* _Input material_:
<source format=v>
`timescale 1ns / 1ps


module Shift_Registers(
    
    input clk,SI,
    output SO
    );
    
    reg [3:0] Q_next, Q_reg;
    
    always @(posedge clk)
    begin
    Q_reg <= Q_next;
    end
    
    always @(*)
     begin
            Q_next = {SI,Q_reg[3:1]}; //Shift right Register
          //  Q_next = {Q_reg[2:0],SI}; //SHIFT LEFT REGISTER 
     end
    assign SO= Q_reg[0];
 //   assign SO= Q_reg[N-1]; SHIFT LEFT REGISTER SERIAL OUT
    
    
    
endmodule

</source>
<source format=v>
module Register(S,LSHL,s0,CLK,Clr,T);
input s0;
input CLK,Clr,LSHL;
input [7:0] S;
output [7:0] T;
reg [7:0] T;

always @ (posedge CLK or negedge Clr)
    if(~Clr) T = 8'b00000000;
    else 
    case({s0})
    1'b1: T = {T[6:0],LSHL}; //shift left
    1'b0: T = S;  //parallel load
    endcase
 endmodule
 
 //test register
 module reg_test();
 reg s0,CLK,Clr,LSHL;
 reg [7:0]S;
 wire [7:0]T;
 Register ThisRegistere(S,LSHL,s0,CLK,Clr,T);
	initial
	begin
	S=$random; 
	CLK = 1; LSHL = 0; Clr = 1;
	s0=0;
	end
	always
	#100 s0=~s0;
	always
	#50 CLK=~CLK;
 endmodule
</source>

...

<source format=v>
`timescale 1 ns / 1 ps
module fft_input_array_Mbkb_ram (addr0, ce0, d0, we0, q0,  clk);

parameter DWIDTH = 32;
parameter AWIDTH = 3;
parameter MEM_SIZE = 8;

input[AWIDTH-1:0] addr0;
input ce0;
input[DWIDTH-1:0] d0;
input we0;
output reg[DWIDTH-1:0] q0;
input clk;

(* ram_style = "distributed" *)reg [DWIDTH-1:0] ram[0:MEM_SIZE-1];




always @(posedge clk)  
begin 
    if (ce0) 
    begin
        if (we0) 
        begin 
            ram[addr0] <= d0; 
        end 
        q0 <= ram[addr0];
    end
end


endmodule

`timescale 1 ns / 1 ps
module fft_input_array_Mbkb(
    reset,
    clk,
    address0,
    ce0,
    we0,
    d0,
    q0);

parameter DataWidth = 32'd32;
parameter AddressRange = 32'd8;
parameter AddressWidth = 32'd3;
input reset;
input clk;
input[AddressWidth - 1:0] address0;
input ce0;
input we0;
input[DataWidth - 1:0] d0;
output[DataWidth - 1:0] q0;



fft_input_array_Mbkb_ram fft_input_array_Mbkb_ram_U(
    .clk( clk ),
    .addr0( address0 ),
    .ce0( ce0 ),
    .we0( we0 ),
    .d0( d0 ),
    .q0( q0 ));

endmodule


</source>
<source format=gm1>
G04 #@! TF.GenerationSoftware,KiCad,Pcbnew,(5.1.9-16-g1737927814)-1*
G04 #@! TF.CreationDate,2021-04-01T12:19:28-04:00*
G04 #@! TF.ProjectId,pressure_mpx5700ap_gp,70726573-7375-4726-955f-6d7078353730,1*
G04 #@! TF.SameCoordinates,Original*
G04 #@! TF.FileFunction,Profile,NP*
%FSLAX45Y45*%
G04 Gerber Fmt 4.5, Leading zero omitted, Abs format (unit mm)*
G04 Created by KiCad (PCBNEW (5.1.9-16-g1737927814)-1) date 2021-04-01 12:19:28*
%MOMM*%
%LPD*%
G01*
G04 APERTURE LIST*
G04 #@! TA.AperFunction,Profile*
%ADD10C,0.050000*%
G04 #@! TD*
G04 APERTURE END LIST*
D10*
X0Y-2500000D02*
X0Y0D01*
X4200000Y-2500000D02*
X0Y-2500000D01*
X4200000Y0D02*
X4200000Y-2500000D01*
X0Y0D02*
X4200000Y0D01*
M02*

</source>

* _Work item_: All that is needed is the number of lines in the material containing the string "LIST".

* _Task result_: 2